Political language – and with variations this is true of all political parties from conservatives to anarchists – is designed to make lies sound truthful and murder respectable, and to give an appearance of solidity to pure wind. (George Orwell)

I read Vinoth Ramachandra’s wonderful and provocative book ‘Subverting Global Myths’ a few years ago. Some of what he has written on terrorism I have found profoundly challenging.  It’s certainly relevant at the moment although this may not be the best time to post this!

For most of the nineteenth century, however the word terrorist came to refer to all revolutionaries who threatened the monarchies of Europe…

..it was after World War 2, when the British and French empires found themselves vulnerable to nationalist agitation in their colonies that terrorism came to be used exclusively of acts of political violence committed by nonstate actors. The newly independent states of Asia and Africa took over this definition of terrorism and applied it in subsequent years to all those militant guerrilla organisations that challenged state authority. The use of force for political ends, whether in the context of declared war or otherwise, is inextricably bound up with terror… [he goes on to cite examples in Algeria and his homeland of Sri Lanka]

Unless we proscribe to the naive belief that governments do not engage in acts of terror against their own citizens, let alone the civilian populations of other nations, the one-sided use of terrorism by the world’s media is baffling. Violent actions by the Israeli army or Israeli settlers against Palestinian civilians are never described as ‘terrorist’ but the term is routinely used in large sections of the Western media for violent acts undertaken against Israelis. Surely journalistic integrity requires that the term terrorism should either be dropped for its vagueness or used even-handedly to embrace all organised acts of terror, including those by governments. The terms militant, guerrilla or insurgent do not carry the same connotations of evil that terrorist does; and hence the hijacking of that term by governments who want to scapegoat those who challenge their legitimacy. ‘Terrorism’ is always what our enemies do….

## INPUT DATA
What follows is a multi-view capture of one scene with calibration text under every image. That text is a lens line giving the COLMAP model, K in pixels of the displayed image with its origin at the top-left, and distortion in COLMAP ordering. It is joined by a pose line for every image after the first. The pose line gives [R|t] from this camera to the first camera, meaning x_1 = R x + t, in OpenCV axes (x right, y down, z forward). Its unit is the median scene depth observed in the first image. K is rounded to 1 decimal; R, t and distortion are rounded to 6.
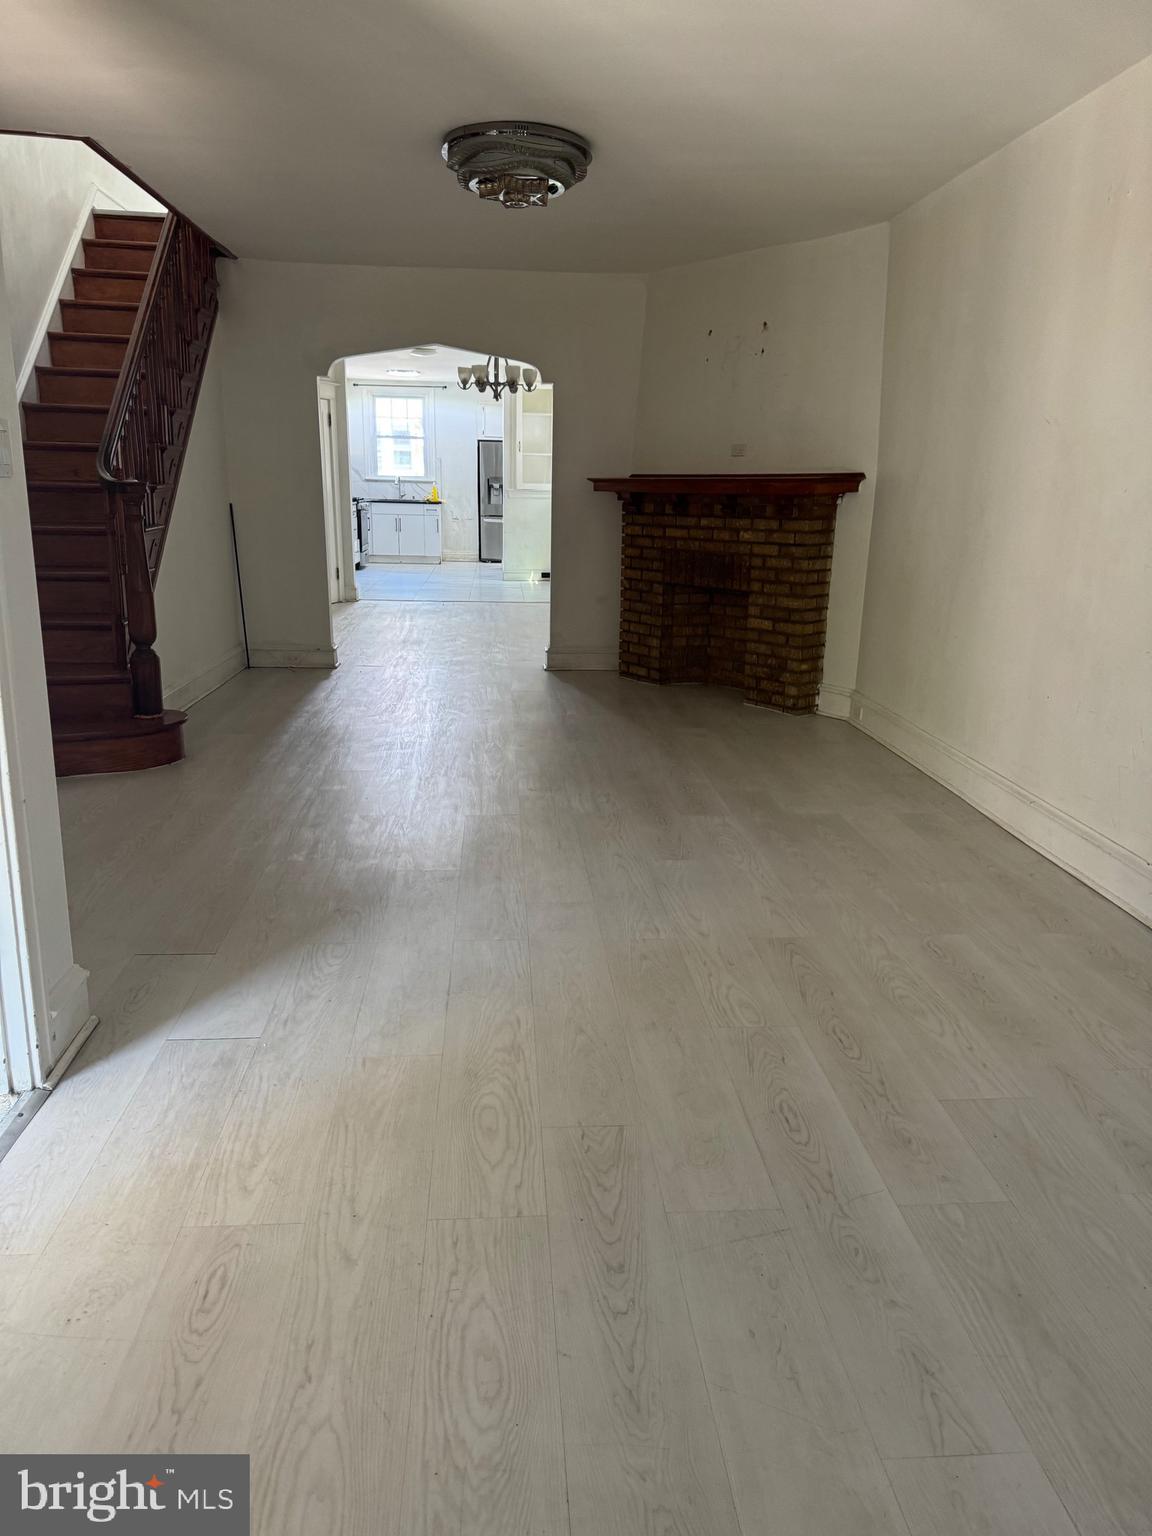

## EXERCISE DIRECTIONS
Can you copy the stretch of the excerpt on terrorism from "I read Vinoth" through "to post this!" word for word?

## RESPONSE TO THE TASK
I read Vinoth Ramachandra’s wonderful and provocative book ‘Subverting Global Myths’ a few years ago. Some of what he has written on terrorism I have found profoundly challenging.  It’s certainly relevant at the moment although this may not be the best time to post this!